Writer Saif Ahmed and artist Fabiana Mascolo’s “Yasmeen” has been one of the most effective and important comics of the past year, if not the past decade. This fifth issue in this 6-issue mini-series continues its exploration of trauma, idealogical divides, and socio-political issues in a way that is actually therapeutic. With a beautiful script and some of the series’ best art, this is yet another outstanding installment for “Yasmeen.”
“Yasmeen’s father tags along with the Iraqi army as they prepare for battle in hope to rescue Yasmeen from her new owner. While in 2016, Yasmeen’s mother has a surprise for her daughter who decided to put on hijab again.”
Writing & Plot
With this being a 6-issue mini, it’s only sensible that “Yasmeen” #5 begin to establish a sense of closure for both the protagonist and the people who’s lives she as impacted. Saif Ahmed’s script for this issue is full of comfort and warmth, while still offering commentary on the sobering tragedy that has befallen Yasmeen, her family, and the things that have happened to her new friends. I’ll admit that the high school subplot that involved a friend of Yasmeen’s being drugged and having nude photos shared around school at the time felt a little pigeonholed – it was solidly written, it just felt like it was in the wrong book. However, upon reading what this issue followed up that particular plot with, it I was sold. Yasmeen uses her platform and experience to teach her peers to not be ashamed of the traumatizing events that they are victims of and to remember that the assailants are always the only ones to blame. This being said, Ahmed does not fall into the disturbing trope of a woman becoming stronger through her sexual trauma. He instead demonstrates an understanding of having a character move on with her experience, and use it to help others. Yasmeen’s dealing with her own enslavement is handled with a sensitive but hopeful resolution for her and some of her family that also narratively feels well-plaved and natural. In terms of the boring technical stuff behind the writing, as always Ahmed delivers with smart pacing and believable, naturalistic dialogue that fits each character. This is yet another emotionally effective and resonant chapter in this outstanding series, and I can’t wait to see how Saif Ahmed chooses to end this story.
Fabiana Mascolo’s gorgeous and character-centric visuals reach a series-peak in “Yasmeen” #5. Her ever-present eye for the subtleties of human emotion are explored in their greatest capacity in this chapter, and her visual direction is a large part in this. Mascolo uses irregular panels and splash pages with a focus on key emotional moments. There are a couple particular scenes that will stay ingrained in my mind due to the attention they are given in the book. Of course Mascolo’s detail in her facial animations is stellar, as is her detail and design in settings and even clothing (which is given a lot of focus in this issue). Her colors are, as always, a feast for the eyes, as her use of bright shades in her palette. This series has been gifted with an artist that is able to bring a tonally appropriate aesthetic with gorgeous colors and excellent character drawing that pull the reader into the storyu with ease.
“Yasmeen” #5 is possibly the smartest issue of this series yet, with thoughtful examination of the issues that have been prevalent in this series from issue #1 but now also offering commentary on problems we see in the Western world on a daily basis. Saif Ahmed’s script validates the different trauma of individuals and uses it to come to a greater understanding and empathy for victims without needless pity. Fabiana Mascolo creates arguably her best work on this series thus far, with brilliant focus on intimate character moments through not just her pencils and color choice, but also her new use of panel direction. Be sure to pick up this issue when it hits your local comic shop on 12/23!

- Problem description:
According to the review, on what date does "Yasmeen" #5 reach local comic shops? None of the items are needed.

Dataset entries:
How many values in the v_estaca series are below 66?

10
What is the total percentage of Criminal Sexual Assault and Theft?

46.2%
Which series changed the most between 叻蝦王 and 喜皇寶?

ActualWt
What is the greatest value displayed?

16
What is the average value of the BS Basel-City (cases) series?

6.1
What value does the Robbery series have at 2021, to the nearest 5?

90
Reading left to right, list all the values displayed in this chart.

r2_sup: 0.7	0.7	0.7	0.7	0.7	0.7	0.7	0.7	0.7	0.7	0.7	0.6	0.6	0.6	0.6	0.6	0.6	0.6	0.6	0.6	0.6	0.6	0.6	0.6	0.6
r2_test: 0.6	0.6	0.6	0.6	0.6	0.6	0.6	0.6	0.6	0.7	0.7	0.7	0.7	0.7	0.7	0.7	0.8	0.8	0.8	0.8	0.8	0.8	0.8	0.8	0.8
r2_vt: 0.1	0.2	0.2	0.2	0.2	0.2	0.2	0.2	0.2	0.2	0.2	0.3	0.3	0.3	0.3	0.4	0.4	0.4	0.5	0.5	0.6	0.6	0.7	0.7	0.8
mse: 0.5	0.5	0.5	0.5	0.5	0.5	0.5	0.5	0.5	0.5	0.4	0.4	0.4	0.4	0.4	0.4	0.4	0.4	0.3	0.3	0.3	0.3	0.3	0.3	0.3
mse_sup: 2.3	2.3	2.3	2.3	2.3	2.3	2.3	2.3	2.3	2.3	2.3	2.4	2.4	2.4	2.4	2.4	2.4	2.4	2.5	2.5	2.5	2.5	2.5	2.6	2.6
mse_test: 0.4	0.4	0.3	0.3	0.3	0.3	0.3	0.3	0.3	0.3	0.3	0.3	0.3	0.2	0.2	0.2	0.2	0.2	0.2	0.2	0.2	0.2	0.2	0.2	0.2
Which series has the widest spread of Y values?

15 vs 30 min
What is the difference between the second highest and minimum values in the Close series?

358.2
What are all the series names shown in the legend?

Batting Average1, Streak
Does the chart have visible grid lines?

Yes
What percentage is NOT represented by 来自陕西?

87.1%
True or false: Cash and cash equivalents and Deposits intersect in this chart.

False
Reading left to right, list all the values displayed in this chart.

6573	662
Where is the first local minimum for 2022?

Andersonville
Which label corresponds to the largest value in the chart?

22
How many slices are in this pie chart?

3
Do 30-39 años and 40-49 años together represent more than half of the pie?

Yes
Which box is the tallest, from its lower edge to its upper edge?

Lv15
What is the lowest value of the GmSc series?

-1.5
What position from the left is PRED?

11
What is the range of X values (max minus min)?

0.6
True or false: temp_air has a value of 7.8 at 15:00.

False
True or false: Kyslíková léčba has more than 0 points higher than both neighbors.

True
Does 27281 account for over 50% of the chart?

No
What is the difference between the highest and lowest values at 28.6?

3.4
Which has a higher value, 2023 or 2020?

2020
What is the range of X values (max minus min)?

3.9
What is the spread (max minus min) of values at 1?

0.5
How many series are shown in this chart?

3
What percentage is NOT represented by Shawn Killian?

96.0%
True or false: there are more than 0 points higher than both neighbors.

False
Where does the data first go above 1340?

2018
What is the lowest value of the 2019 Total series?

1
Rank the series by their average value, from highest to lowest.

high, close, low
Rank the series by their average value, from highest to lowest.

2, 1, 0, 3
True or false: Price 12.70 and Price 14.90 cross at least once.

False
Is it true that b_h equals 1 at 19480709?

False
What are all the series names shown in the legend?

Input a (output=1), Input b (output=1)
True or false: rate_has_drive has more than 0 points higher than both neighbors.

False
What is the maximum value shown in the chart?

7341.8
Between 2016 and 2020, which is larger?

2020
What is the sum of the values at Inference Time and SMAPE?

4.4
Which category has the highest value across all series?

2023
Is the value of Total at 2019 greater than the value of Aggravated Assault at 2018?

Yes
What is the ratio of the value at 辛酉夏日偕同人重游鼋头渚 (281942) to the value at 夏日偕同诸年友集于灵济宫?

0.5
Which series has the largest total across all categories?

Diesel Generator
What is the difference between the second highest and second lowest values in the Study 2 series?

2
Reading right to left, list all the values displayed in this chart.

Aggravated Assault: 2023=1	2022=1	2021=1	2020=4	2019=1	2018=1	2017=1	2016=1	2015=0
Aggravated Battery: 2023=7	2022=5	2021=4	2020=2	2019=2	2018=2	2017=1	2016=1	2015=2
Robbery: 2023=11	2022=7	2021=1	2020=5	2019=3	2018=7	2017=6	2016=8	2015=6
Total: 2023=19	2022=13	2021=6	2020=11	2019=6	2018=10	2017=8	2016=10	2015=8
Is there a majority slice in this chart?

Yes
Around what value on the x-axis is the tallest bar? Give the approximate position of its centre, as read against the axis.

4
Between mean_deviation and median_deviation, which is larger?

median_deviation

- Expected answer:
12/23